*Check your understanding:*
1) According to the passage on borders and Russia, who said that Russian leaders have "torn up the international rulebook"?
2) Copy the part of the passage on borders and Russia that opens with the words containing "From earthquakes and" and closes with "are coming unstuck.".
3) Summarize the passage on borders and Russia in two sentences.

*Selected passage:*
::::

From earthquakes and mudslides in Chile, Japan and California; from droughts across America’s fruit and vegetable heartland; to flooding in Pakistan and creeping lava in Hawaii as well as a smoking volcano in Iceland; from killings in Ferguson, Missouri, to the Russian invasion of Ukraine; from the collapse of the state in Libya and the rise of the Islamic State across the Middle East; from Gaza to the Golan Heights one could be forgiven for feeling that things are coming unstuck.
Borders certainly are not the sacrosanct demarcation lines they once were – whether in Europe, Africa, or the Middle East. The Ebola virus crisscrosses borders largely unchecked from Guinea to Sierra Leone, from Liberia to Senegal and Nigeria. The traditional models of ensuring border security, public health, economic stability, and food distribution are under immense stress.
While NATO leaders plan for deployment in the future of a rapid deployment force to protect Eastern Europe, Russian boots on the ground have made a mockery of the border with Ukraine. Claiming a common cultural and linguistic identify with the eastern region of Ukraine that trumps international borders, laws, and principles, Russian leaders have “torn up the international rulebook…” according to NATO Deputy Secretary General Ambassador Alexander Vershbow. And Russia, “one of the most powerful nuclear nations,” as its current autocrat has thought necessary to remind everyone, becomes ever more mired in its own special form of historical dementia. Ever afraid of being encircled by enemies and cut-off from the world, Russia again has used brute force to enlarge its borders, creating a buffer zone of discontent people – thus guaranteeing that its greatest fears will come to pass. Unable to manage itself in the present, Russia calls upon its history and thus condemns itself to a future of endless struggle and strife.
The old story, about Brezhnev’s recurring nightmares still resonates. As Russians would tell it, Brezhnev awakes with a start, sits upright in bed, sweating, as he looks into Red Square and imagines a Pole eating Matzo ball soup – with chopsticks. Putin, perhaps, dreams instead of “New Russia,” Novorossiya, but his thinking is as old as Mother Russia herself. His mental map is from the age of Kievan Rus’ and Prince Oleg in the 9th century.

::::

Entries drawn from a collection:

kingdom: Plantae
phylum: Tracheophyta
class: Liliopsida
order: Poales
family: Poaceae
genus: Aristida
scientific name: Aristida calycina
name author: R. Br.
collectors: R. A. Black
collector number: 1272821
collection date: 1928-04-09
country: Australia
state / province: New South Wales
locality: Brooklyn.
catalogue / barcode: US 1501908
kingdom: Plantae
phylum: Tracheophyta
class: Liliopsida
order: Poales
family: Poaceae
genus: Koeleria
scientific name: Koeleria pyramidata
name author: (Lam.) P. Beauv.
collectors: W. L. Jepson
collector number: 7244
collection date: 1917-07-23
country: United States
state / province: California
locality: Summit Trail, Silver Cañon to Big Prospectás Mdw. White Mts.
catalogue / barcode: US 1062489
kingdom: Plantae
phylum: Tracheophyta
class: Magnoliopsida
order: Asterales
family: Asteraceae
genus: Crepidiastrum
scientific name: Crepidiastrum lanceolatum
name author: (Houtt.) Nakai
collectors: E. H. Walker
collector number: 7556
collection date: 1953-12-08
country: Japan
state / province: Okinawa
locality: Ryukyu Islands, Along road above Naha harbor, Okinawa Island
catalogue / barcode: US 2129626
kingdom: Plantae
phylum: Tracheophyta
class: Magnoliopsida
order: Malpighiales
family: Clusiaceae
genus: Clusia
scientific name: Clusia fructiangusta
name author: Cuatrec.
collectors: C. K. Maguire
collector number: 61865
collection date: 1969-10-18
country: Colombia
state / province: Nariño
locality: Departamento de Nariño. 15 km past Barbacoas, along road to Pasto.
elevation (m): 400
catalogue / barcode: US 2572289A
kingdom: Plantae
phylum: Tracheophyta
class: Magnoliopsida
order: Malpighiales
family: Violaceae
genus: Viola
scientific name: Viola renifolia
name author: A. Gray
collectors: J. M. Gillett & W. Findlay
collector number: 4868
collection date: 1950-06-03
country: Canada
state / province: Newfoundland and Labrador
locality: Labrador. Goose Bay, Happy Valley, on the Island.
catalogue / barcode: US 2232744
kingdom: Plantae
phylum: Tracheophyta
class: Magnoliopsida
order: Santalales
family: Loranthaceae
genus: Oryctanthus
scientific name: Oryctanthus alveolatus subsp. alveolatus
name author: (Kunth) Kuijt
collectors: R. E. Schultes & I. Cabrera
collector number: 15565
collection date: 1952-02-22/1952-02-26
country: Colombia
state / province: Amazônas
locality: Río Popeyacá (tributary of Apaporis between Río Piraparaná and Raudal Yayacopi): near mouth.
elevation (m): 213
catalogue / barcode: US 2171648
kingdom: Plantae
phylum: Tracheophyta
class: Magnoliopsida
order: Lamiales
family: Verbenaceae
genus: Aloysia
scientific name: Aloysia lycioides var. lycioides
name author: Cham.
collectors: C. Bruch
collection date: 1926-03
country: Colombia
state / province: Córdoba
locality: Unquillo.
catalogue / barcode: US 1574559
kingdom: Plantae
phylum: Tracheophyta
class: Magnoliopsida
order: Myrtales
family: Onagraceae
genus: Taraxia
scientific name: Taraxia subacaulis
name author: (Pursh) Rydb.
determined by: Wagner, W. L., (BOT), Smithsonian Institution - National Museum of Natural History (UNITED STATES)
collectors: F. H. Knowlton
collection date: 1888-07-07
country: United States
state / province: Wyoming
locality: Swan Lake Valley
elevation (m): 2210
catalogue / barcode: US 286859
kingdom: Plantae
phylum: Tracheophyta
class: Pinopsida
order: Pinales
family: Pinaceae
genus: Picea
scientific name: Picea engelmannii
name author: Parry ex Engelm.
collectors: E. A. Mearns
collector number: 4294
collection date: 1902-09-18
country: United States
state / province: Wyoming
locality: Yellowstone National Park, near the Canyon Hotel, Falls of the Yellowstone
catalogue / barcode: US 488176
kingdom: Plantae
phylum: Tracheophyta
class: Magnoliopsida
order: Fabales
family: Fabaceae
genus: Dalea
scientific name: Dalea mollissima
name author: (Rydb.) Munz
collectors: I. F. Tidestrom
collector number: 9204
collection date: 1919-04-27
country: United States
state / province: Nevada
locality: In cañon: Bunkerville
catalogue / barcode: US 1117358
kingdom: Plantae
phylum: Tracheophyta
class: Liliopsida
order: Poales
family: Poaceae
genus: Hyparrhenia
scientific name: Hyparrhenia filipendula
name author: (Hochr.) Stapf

::::

*Results in order:*
1) NATO Deputy Secretary General Ambassador Alexander Vershbow

2)
From earthquakes and mudslides in Chile, Japan and California; from droughts across America’s fruit and vegetable heartland; to flooding in Pakistan and creeping lava in Hawaii as well as a smoking volcano in Iceland; from killings in Ferguson, Missouri, to the Russian invasion of Ukraine; from the collapse of the state in Libya and the rise of the Islamic State across the Middle East; from Gaza to the Golan Heights one could be forgiven for feeling that things are coming unstuck.

3) Borders are no longer the sacrosanct lines they once were, as Ebola crosses them largely unchecked and traditional models of border security, public health, economic stability, and food distribution are under immense stress. Russia has used brute force to enlarge its borders at Ukraine's expense, claiming a common cultural and linguistic identity with eastern Ukraine, and Putin's thinking is as old as Mother Russia herself.